There's a school of thought that says
PowerPoint should be used only when absolutely necessary. Slide decks,
according to some experts, are both excessive and distracting. They
recommend that, if they are used at all, presentations have only a few
slides and rely more on visual images rather than text.
PowerPoint, in my opinion, has its position, but it should be used with caution in some circumstances. According to this article by Witt Communications, PowerPoint isn't really successful in circumstances where the speaker is trying to develop a sense of leadership, communicate and interact with the audience, or solicit audience input, where the speaker has minimal preparation time, or where the audience isn't really paying attention that has been subjected to too many presentation decks.
Following are some public speaking tips and tactics, as well as some best practises for designing presentation decks.

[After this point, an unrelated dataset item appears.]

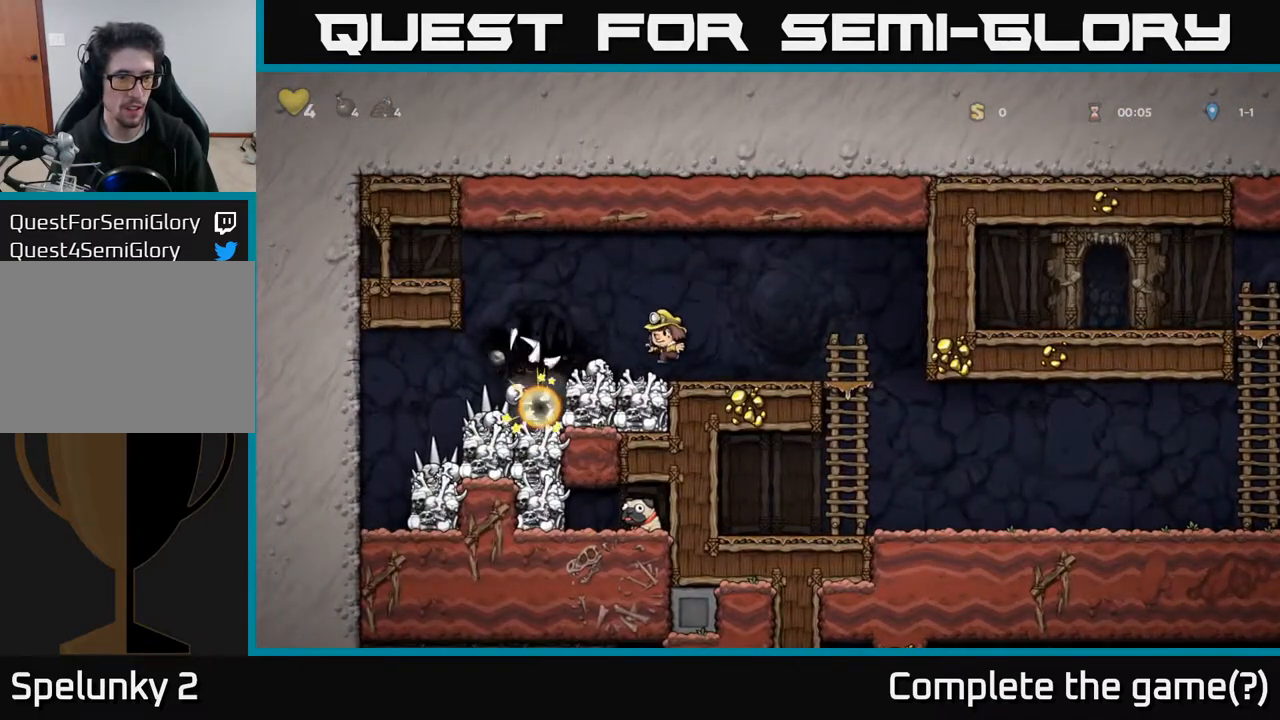
{"buttons": [], "left_stick": "center", "right_stick": "center", "events": [[67, "DPAD_RIGHT", "up"]]}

Tips and tactics for public speaking
Consider the speech's aims and priorities. Who is your target audience, and what are the key points you want to convey to them?

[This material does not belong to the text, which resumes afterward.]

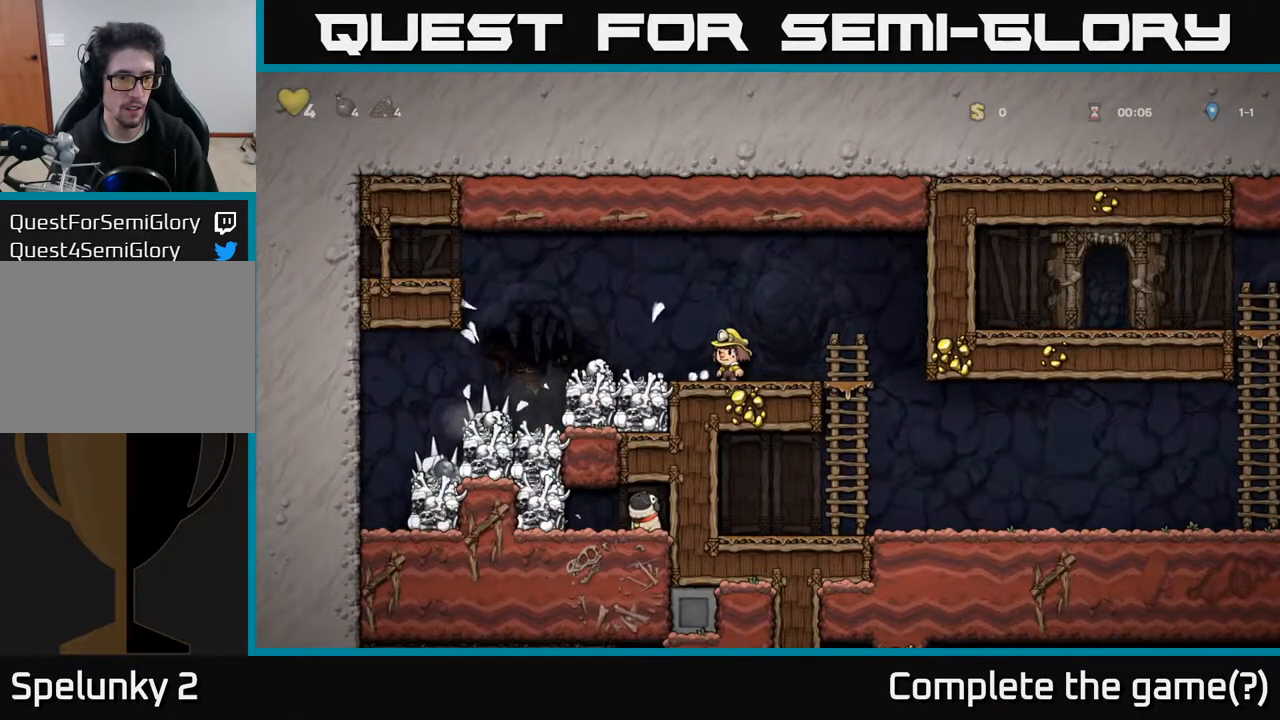
{"buttons": [], "left_stick": "center", "right_stick": "center", "events": []}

Practise the content and, if possible, learn it from the beginning (but resist the urge to memorise it word-for-word). If at all possible, stop using notes, but if you absolutely must, use tiny cue cards (resist the urge to put your entire presentation on the cue cards).
Aim for a friendly, welcoming, and engaging conversational style. To create an impact, vary your voice tone, pitch, volume, and other aspects of delivery.
For added effect, speak slowly and pause. Allow your words to sink in.
But for the occasional short quote or description, don't try to read your notes or slides. Avoid making your talk exactly fit your presentation deck (if you use a presentation at all).
Make an effort to be yourself and let your personality come through. Don't force yourself to use gestures, facial expressions, sentences, or voice tones that aren't normal to you.
Make your speech relevant to the audience by attempting to comprehend their desires and viewpoints.
Share personal anecdotes and funny stories through storytelling.
Remind yourself that you're excited, not worried.
To add impact, include numbers, figures, and facts, but don't go overboard.
Consider taking a public speaking class or joining a Toastmasters club to get input and practise delivering speeches in front of crowds.
Make no excuses for the audience (such as a lack of preparation or too much content).